Fun in the Sun in Varkala

Varkala is a sleepy beach town, located about an hour from Thiruvananthapuram, the capital of India’s southern state Kerala. In the Malayalam language, spoken in this part of India, Kerala is ‘ker’ meaning ‘coconut’ and ‘ala’ meaning ‘land’. It’s where coconut trees hug the jagged cliffs and coastline while shops line a dirt road for scooters, driven by barefooted locals, can casually rumble along.

We tuck into a hearty breakfast at Café Del Mar to energise our big day of swimming and sight-seeing. For INR170 (just over US$3) I’m served all the basics – wholemeal toast, muesli with slivered almonds and sultanas atop a salad of pineapple, banana, papaya, freshly squeezed juice as thick as lassi, and a choice of tea or coffee. We get in early to grab a table overlooking the Arabian Sea and Papanasam Beach as a gentle breeze blows on by.

An energy-filled breakfast as it's served to guests. The yoghurt and butter were left behind by this plant-based traveller!
An energy-filled breakfast as it’s served to guests. The yoghurt and butter were left behind by this plant-based traveller!

After breakfast, we decide to head out to the local Janardana Swami Temple. Along our path we stumble over a secluded part of the beach where locals have come to pray, make offerings to the waves and meditate while priests sit cross-legged under umbrellas. A stray dog decides to do the same, taking advantage of the cool shade under an umbrella while it lasts. In a coconut tree-lined street we find rickety stalls selling bunches of bananas. One such stall is a makeshift supermarket; wooden shelves under a thatched roof housing packets of biscuits and bottles of water amongst its supplies. In the distance we hear a distinct call of worship and song, reverberating from a crackly PA.

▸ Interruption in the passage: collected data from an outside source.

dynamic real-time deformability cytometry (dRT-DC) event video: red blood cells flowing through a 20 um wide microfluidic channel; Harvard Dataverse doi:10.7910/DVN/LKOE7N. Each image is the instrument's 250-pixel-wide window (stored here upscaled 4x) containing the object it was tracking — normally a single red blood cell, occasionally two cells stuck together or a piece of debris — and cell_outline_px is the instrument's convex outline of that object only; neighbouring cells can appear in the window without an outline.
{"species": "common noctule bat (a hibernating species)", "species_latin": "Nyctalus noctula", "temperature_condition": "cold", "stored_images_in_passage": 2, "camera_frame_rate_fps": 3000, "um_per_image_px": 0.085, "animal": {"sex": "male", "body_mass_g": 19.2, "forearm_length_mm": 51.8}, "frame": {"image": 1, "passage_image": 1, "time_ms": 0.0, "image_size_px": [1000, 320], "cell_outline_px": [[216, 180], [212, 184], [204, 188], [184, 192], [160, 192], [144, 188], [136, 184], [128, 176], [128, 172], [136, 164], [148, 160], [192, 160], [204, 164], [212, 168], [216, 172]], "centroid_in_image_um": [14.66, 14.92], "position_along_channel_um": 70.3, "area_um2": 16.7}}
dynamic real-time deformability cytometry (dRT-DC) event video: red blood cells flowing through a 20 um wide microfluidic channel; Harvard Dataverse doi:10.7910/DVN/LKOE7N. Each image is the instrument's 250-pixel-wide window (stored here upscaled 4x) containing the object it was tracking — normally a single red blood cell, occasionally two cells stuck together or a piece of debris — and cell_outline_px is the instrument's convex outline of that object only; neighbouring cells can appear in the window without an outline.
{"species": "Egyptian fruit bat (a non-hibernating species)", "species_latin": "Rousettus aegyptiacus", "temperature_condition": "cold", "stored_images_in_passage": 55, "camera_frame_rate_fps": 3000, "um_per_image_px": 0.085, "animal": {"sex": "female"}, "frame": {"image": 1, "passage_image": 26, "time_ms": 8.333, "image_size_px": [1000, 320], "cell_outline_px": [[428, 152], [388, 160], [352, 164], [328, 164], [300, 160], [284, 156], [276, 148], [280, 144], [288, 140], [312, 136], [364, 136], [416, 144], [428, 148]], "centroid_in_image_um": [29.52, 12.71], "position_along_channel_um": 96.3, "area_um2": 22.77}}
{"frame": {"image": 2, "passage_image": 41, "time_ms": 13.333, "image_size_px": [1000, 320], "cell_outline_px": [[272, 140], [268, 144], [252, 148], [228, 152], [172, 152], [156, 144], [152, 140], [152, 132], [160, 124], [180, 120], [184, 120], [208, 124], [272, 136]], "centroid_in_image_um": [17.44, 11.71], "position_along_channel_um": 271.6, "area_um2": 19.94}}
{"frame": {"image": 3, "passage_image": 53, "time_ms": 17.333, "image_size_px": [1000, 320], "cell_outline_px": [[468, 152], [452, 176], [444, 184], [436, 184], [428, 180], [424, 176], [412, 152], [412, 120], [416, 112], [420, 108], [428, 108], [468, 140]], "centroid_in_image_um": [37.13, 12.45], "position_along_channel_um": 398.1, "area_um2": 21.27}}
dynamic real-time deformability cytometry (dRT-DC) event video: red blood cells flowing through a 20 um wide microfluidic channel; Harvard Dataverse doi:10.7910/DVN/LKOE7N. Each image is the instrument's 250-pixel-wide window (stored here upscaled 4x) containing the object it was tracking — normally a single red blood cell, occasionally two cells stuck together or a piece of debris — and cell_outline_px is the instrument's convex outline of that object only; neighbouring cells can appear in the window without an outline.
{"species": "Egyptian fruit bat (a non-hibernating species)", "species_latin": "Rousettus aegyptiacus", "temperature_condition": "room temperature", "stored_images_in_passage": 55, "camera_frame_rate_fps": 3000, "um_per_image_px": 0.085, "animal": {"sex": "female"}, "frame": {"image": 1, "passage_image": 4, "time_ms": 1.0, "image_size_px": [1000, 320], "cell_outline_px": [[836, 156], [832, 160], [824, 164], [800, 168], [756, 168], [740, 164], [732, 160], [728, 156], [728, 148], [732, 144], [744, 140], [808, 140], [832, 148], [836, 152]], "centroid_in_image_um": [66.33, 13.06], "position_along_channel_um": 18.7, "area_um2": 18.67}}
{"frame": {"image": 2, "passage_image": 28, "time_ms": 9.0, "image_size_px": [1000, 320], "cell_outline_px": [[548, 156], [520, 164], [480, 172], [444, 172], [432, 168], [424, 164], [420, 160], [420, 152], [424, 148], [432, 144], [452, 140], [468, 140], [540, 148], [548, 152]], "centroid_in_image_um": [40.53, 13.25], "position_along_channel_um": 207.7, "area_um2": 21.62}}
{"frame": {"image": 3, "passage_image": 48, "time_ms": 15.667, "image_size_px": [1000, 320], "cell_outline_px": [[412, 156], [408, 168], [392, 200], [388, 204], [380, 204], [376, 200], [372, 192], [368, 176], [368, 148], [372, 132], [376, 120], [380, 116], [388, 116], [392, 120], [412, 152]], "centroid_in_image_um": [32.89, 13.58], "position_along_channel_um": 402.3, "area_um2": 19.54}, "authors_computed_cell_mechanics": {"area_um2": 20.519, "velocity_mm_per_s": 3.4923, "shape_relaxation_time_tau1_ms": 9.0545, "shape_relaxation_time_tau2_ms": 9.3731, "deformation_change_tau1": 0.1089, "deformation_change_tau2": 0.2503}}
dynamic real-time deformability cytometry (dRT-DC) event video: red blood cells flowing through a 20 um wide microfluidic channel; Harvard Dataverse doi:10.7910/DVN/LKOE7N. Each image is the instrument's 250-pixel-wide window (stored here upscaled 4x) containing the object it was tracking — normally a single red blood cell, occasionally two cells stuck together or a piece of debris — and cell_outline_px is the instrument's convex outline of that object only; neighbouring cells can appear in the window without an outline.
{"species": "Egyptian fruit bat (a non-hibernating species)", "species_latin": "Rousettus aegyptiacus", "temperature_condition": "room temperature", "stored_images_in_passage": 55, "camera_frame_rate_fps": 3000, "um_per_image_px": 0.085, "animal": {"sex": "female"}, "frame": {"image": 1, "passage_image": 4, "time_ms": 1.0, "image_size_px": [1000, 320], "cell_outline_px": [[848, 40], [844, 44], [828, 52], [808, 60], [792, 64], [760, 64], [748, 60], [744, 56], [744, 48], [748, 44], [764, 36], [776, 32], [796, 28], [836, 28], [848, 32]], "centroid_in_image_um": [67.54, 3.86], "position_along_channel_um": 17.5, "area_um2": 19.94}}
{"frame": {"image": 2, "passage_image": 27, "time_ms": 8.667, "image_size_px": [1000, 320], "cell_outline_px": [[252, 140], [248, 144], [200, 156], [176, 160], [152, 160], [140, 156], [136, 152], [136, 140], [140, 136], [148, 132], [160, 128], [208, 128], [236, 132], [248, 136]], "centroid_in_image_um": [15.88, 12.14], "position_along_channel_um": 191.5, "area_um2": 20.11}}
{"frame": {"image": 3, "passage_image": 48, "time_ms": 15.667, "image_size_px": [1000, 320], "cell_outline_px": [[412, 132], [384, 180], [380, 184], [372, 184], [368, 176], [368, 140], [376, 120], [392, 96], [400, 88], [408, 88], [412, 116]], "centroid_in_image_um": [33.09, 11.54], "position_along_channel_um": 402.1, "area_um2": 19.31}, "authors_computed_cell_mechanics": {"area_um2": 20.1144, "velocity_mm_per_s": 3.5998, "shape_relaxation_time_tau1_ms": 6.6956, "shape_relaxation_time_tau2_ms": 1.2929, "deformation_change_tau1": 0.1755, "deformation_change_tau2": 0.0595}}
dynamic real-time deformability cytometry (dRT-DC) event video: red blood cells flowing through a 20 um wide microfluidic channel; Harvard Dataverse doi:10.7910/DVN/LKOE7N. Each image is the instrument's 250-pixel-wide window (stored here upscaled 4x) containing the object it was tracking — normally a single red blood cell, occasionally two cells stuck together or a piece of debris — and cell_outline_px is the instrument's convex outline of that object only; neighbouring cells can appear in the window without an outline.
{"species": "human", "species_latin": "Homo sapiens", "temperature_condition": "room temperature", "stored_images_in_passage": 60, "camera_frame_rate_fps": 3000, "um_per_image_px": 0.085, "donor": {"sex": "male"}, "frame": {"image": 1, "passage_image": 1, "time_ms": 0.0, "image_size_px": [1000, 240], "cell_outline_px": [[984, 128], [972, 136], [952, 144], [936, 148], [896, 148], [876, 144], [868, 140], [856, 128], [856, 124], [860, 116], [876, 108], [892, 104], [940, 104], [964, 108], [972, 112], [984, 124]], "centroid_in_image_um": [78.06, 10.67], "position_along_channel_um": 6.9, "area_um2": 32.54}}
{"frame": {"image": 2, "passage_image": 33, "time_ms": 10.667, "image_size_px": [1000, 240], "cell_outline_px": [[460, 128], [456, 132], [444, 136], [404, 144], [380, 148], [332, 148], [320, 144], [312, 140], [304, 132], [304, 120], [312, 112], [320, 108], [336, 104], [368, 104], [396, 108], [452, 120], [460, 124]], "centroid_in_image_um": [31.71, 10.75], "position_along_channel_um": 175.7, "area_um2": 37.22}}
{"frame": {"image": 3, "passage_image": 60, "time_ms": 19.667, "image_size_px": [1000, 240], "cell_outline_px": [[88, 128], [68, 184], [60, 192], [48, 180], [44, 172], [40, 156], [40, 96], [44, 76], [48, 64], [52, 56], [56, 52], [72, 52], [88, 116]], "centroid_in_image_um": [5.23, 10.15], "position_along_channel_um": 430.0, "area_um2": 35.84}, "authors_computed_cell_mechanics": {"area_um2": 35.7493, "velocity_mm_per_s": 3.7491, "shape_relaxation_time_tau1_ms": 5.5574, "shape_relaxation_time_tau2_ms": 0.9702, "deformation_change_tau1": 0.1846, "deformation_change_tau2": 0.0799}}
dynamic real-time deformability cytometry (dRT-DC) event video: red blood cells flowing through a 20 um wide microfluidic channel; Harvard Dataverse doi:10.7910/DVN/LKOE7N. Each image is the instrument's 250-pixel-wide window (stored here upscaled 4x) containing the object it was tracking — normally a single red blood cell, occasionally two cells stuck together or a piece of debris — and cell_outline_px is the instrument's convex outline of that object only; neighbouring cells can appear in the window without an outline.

We reach a steep flight of stairs ascending to the temple after we’ve removed our shoes. We pay the INR50 each to have someone look after our shoes for us, and to enter the temple. Local women dressed in saris take one lethargic step at a time, hitching the length of material from around their ankles to make the climb a little easier. Some stop mid-way to take in air and wipe perspiration from their brows. It seems that the locals battle the strength of the humidity here too. Sweat is cascading down my back but the open-air temple above us offers leafy shade.

This 2,000-year old Hindu temple is dedicated to the deity Janardana Swami, a form of Lord Vishnu, and is situated near the beach because the seawaters are deemed to hold spiritual qualities. A morning visit proves to be a wise decision, as we sense the humidity and heat slowly climbing around us. Small bowls have been moulded into the temple’s walls to hold candles or camphor lamps. These walls are shiny from the constant burning of candle wax and greasy camphor oil. Local men remove their shirts and reveal their bodies draped in white cloth. They step into the inner sanctum of this temple to show their deep respects to the ashes of a deceased soul, returned here from a crematorium. This is an important ritual for Janardana Swami Temple, a place where death, as well as birth, is revered by Varkala’s Hindu community.

A nearby tree gives women the opportunity to pray for fertility if they are struggling to become pregnant. Women bring plastic dolls to tie to the tree before performing a small, murmured prayer. A lady dressed in a shawl is nearby to offer reassurance to the hopeful, delivered in a melody plucked from a one-string violin.

By late morning, the humidity is soaring so we wander to the beach. Back towards Café Del Mar, we descend a steep flight of stairs to make our way to jade-coloured waves. I’m reminded of my trips to the beach as a kid back home, moments when we raced to the sand to drop our belongings and dive into the water to cool down. It’s exactly what I do today. The waves are clear and cool, giving me respite from the sweltering heat and humidity. Two fishermen in a skinny canoe glide over the cascading waves. They manoeuvre the sea with admiral strength, paddling their canoe into the whitewash before their upper-bodies lunge into their oars. With pinpoint accuracy and timing, the canoe mounts the lip of next wave and flies through the air before being dropped down to the backwater.   

The sandy beach then calls me in for rest and sunbathing. We hire an umbrella for half a day at INR120; essential shelter when we’re sunbathing so close to the equator. As we laze on the sand, a local woman scours the beach for peckish beachgoers. She sings loudly: ‘Pineapple, pineapple, papaya, coconut!’ We pay her INR60 as she fishes out a fresh pineapple from her sack. Within seconds, she slices away the prickly skin with a machete. She makes fine slices in the sweet flesh so all we need to do is peel it away with our fingers. By the time we gobble up our pineapple, it’s time for another dip in the ocean.